Forbidden Territory

Apr 29, 2008 11:50

When I was a sophmore in college, I decided to take a figure drawing class. "Artist" has always been on my list of things I'd like to be good at, though it's never ranked high enough for me to be very ambitious about it. But I took classes in all kinds of things in college, because my major and minor combined took up less than half of my required credits for graduation.

In the first or second class, we had our first live model. I knew the class was going to have live models, because there was a modelling fee to take the class. When the students walked in, she was talking to the teacher and wearing a bathrobe. I thought, "is she going to ...?"

Then class started, and she disrobed to pose.

No one had told me the class was going to have nude models. Which made sense, because the class had no prerequisites and I'm sure no one in the art department wanted students to enroll just so they could spend three hours a week ogling naked women and getting course credit for it. ("College really is awesome!")

The thought that we might have nude models had crossed my mind, but not very seriously. The actuality floored me.

We were all very mature about it. No one tittered, or joked, or ogled, or indeed made any acknowledgement whatsoever that there was anything remotely unusual about this at all. We sat and we drew and when we stared, it was in the same way that we stared at still life subjects.

But in my mind, it did not feel at all like drawing a still life subject.

It wasn't erotic. In fact, back then I thought I was straight -- there were only four people I'd ever been sexually attracted to and all of them were male.

Yet it was intimate. I felt humbled, honored, priveleged, amazed. Aware that this wasn't normal, but that a specific set of circumstances had arisen that allowed us to say that it was acceptable and appropriate.

I thought she was beautiful.

She was beautiful, with coffee-and-cream skin and supple muscles that showed in the subtle shadows and highlights on her body. I remember watching the teacher draw her face and thinking "you're doing a terrible job of it, she's so much more beautiful than that."

Yet she wasn't that beautiful. But she was my first model and I wanted to repay that trust by drawing her well, by capturing that sense of wonder and amazement and beauty in my simple charcoal renderings. I tried very hard to capture what I saw, which was light and shadow and curve and line and awe.

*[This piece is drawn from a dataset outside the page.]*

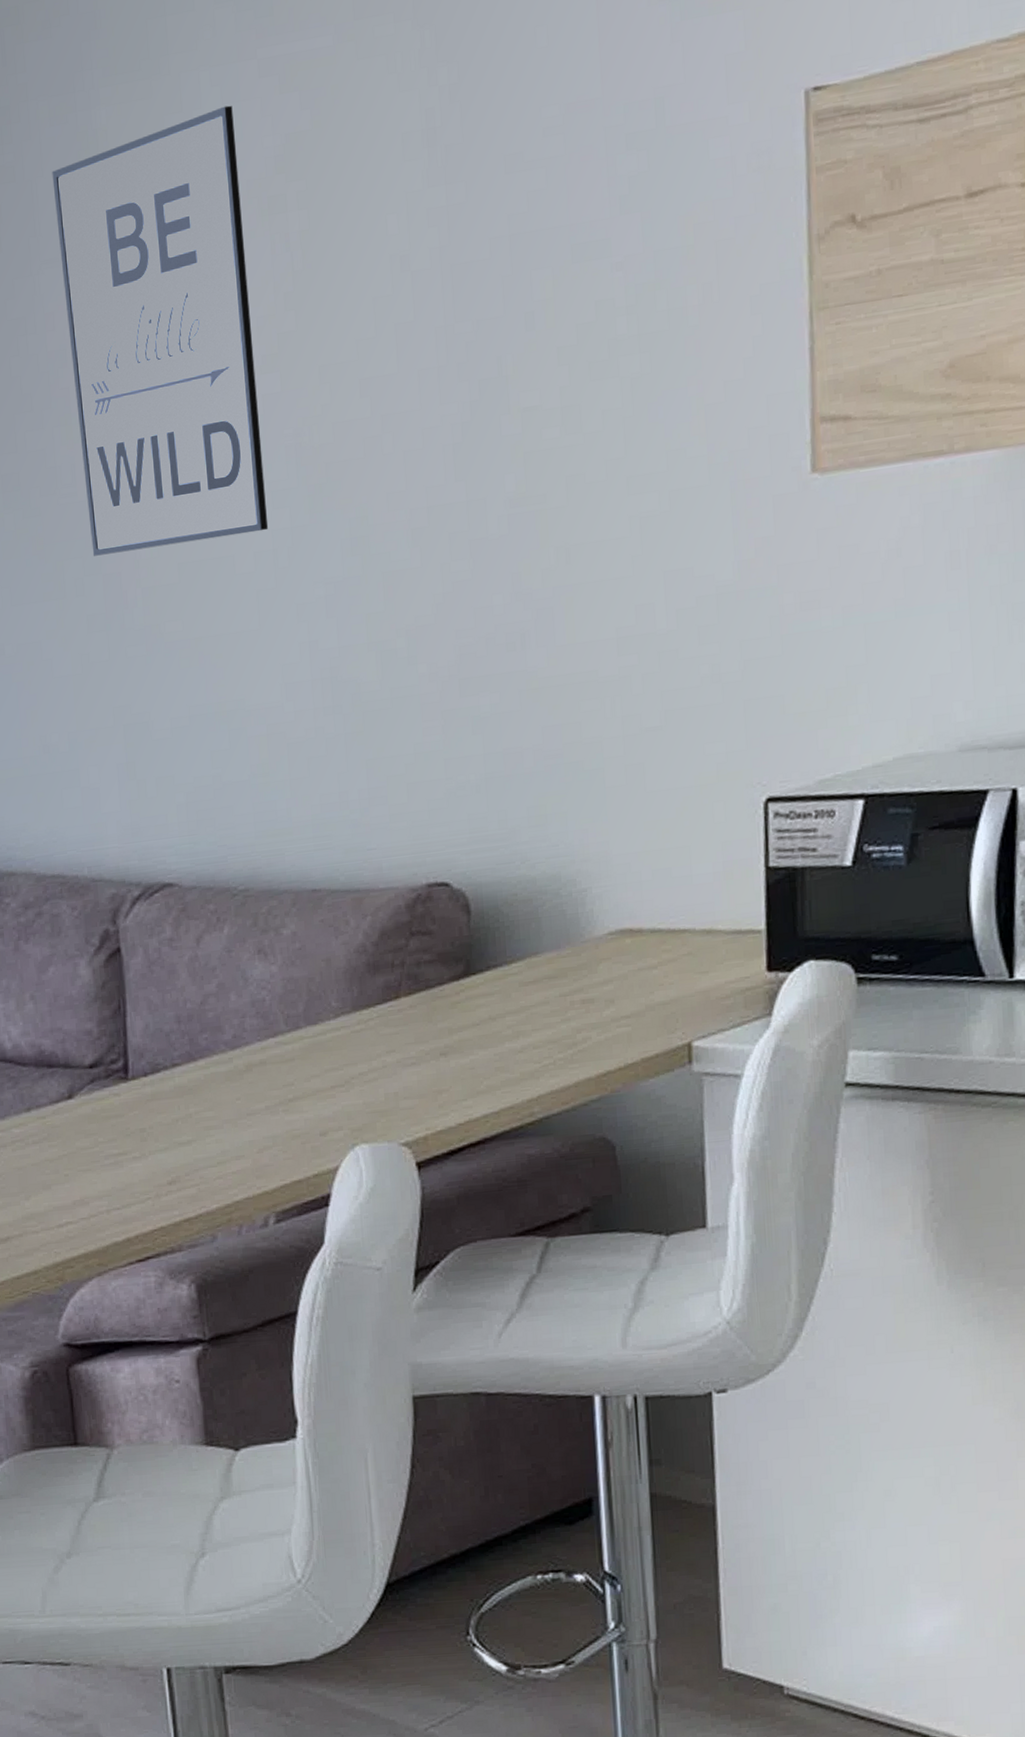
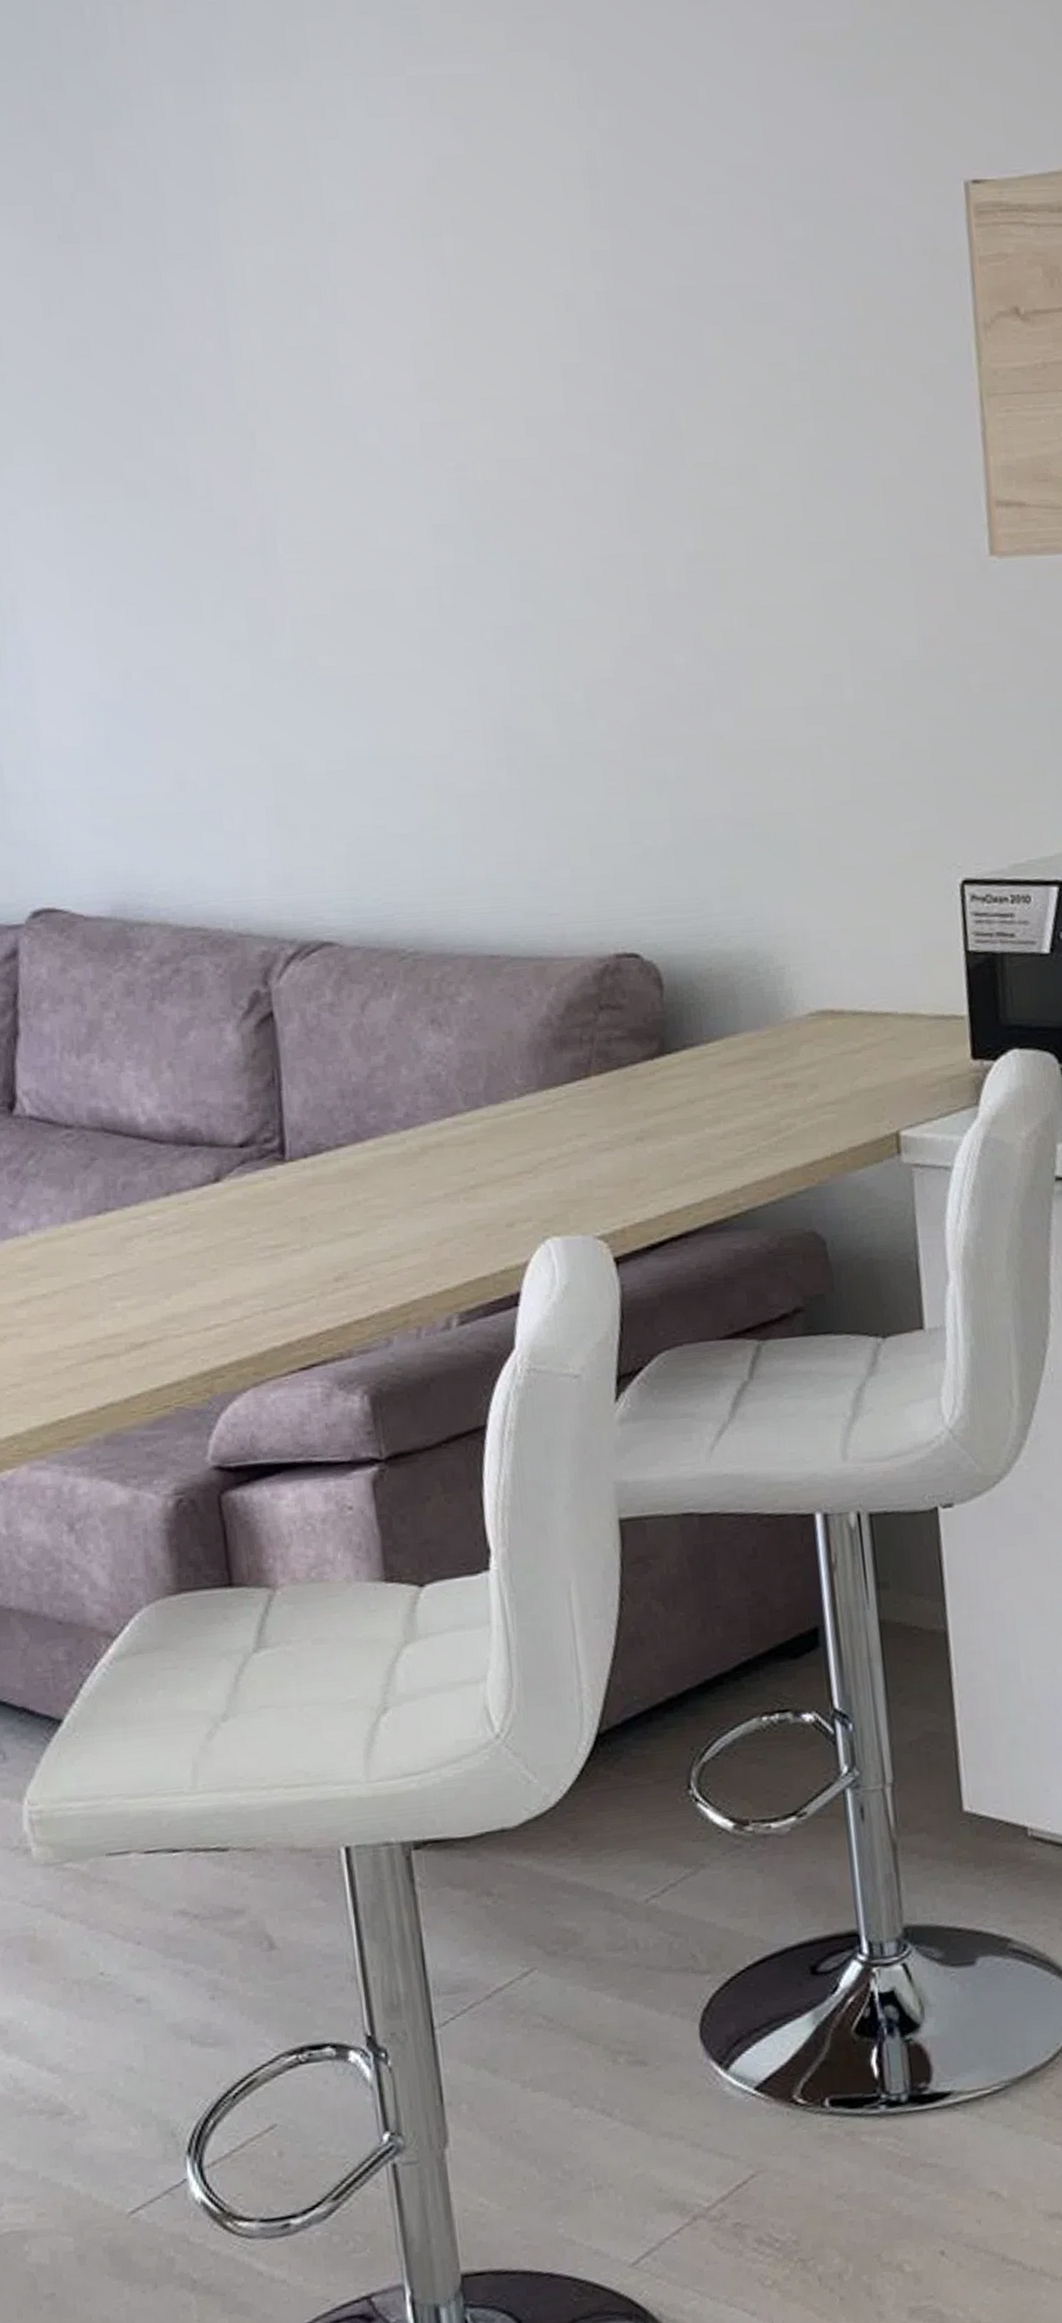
wall art: present [52,105,269,556] -> none [179,119,431,578]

The awe was not the least important part.

She wasn't the only model we had over the course of the semester, but she came for several more classes. We had seven or eight different models. Four or five were lovely young women, two athletic and fit, the others merely slim. The ones with muscle were more interesting to draw, more complex. Two were young men who only came once each: reasonably attractive but not strikingly handsome. One was a sixty-ish man; I remember cringing inwardly when he disrobed. I wonder now if it would still bother me, or if I am old enough now not to care that his body was not young and slim like all the others.

We did not discuss in class that the models were nude, but I talked about it with my friends. One of the things that amazed me about drawing from models was that I could do so much better with a live reference. A photograph is better than nothing, but a photo doesn't capture all the nuances that you can get from a live model.

A funny thing happened then: my friends started volunteering to pose for me. Nude.

I only asked one of them, a female friend I'd known for a year or two. She was happy to model, first clothed and later nude.

After that, I didn't have to ask anyone: they all offered. And because then as now almost all of my friends were male, everyone who offered was male. Over the course of a couple of years, I had five different male friends who posed live for me at one time or another. A couple of them were artists themselves.

I never posed in return. I can't, now, remember why -- whether I never offered, or whether I offered but no one took me up on it.

But I remember a magic to it that I can't describe. It was neat. To be trusted. To be breaking this taboo that wasn't really a taboo, not in this circumstance.

But that was still what made it special: that the taboo existed. If I lived in a country of nudists, drawing nudes would still be just as artistically challenging and interesting. But it would no longer be an act of the same intimacy, not with the same intensity.

Sometimes I think that is half the point to certain taboos. Not because violating the taboo is bad, in itself. But because breaking it ought to have weight, ought to be made special and magical.

Not to make sure that the taboo is always maintained, but to make sure that when it is, the wonder and awe of it is appreciated. Is making it taboo in the first place the only way to be sure of that? I don't know.